*Your instructions*: What you return should match the listing exactly, minus its images.

**** Data provided ****

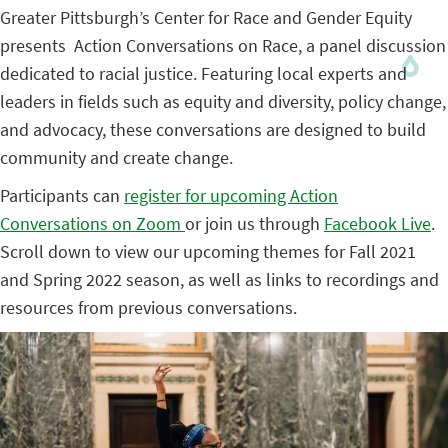
Greater Pittsburgh’s Center for Race and Gender Equity
presents Action Conversations on Race, a panel discussion
dedicated to racial justice. Featuring local experts and
leaders in fields such as equity and diversity, policy change,
and advocacy, these conversations are designed to build
community and create change.
Participants can
register for upcoming Action
Conversations on Zoom
or join us through
Facebook Live
.
Scroll down to view our upcoming themes for Fall 2021
and Spring 2022 season, as well as links to recordings and
resources from previous conversations.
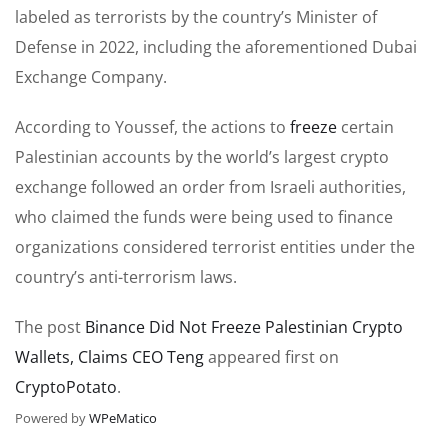
labeled as terrorists by the country’s Minister of
Defense in 2022, including the aforementioned Dubai
Exchange Company.
According to Youssef, the actions to
freeze
certain
Palestinian accounts by the world’s largest crypto
exchange followed an order from Israeli authorities,
who claimed the funds were being used to finance
organizations considered terrorist entities under the
country’s anti-terrorism laws.
The post
Binance Did Not Freeze Palestinian Crypto
Wallets, Claims CEO Teng
appeared first on
CryptoPotato
.
Powered by
WPeMatico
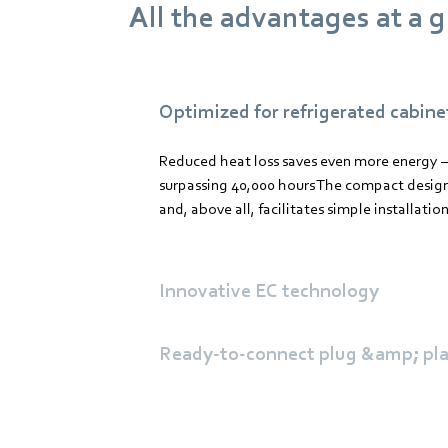
All the advantages at a 
Optimized for refrigerated cabine
Reduced heat loss saves even more energy –
surpassing 40,000 hours The compact design
and, above all, facilitates simple installation
Innovative EC technology
Ready-to-connect plug &amp; pla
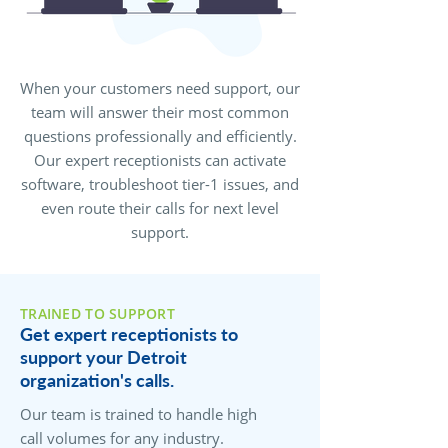
When your customers need support, our
team will answer their most common
questions professionally and efficiently.
Our expert receptionists can activate
software, troubleshoot tier-1 issues, and
even route their calls for next level
support.
TRAINED TO SUPPORT
Get expert receptionists to
support your Detroit
organization's calls.
Our team is trained to handle high
call volumes for any industry.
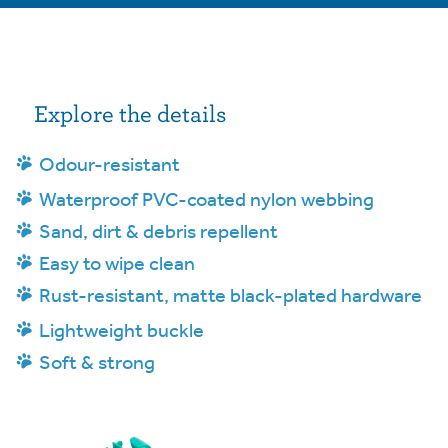
Explore the details
Odour-resistant
Waterproof PVC-coated nylon webbing
Sand, dirt & debris repellent
Easy to wipe clean
Rust-resistant, matte black-plated hardware
Lightweight buckle
Soft & strong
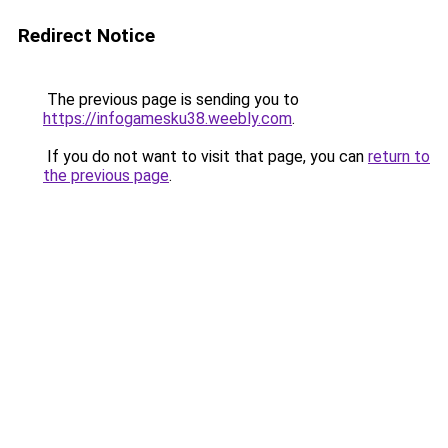
Redirect Notice
The previous page is sending you to
https://infogamesku38.weebly.com
.
If you do not want to visit that page, you can
return to
the previous page
.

****

*Exercise result*:
Greater Pittsburgh’s Center for Race and Gender Equity
presents Action Conversations on Race, a panel discussion
dedicated to racial justice. Featuring local experts and
leaders in fields such as equity and diversity, policy change,
and advocacy, these conversations are designed to build
community and create change.
Participants can
register for upcoming Action
Conversations on Zoom
or join us through
Facebook Live
.
Scroll down to view our upcoming themes for Fall 2021
and Spring 2022 season, as well as links to recordings and
resources from previous conversations.
labeled as terrorists by the country’s Minister of
Defense in 2022, including the aforementioned Dubai
Exchange Company.
According to Youssef, the actions to
freeze
certain
Palestinian accounts by the world’s largest crypto
exchange followed an order from Israeli authorities,
who claimed the funds were being used to finance
organizations considered terrorist entities under the
country’s anti-terrorism laws.
The post
Binance Did Not Freeze Palestinian Crypto
Wallets, Claims CEO Teng
appeared first on
CryptoPotato
.
Powered by
WPeMatico
All the advantages at a 
Optimized for refrigerated cabine
Reduced heat loss saves even more energy –
surpassing 40,000 hours The compact design
and, above all, facilitates simple installation
Innovative EC technology
Ready-to-connect plug &amp; pla
When your customers need support, our
team will answer their most common
questions professionally and efficiently.
Our expert receptionists can activate
software, troubleshoot tier-1 issues, and
even route their calls for next level
support.
TRAINED TO SUPPORT
Get expert receptionists to
support your Detroit
organization's calls.
Our team is trained to handle high
call volumes for any industry.
Explore the details
Odour-resistant
Waterproof PVC-coated nylon webbing
Sand, dirt & debris repellent
Easy to wipe clean
Rust-resistant, matte black-plated hardware
Lightweight buckle
Soft & strong
Redirect Notice
The previous page is sending you to
https://infogamesku38.weebly.com
.
If you do not want to visit that page, you can
return to
the previous page
.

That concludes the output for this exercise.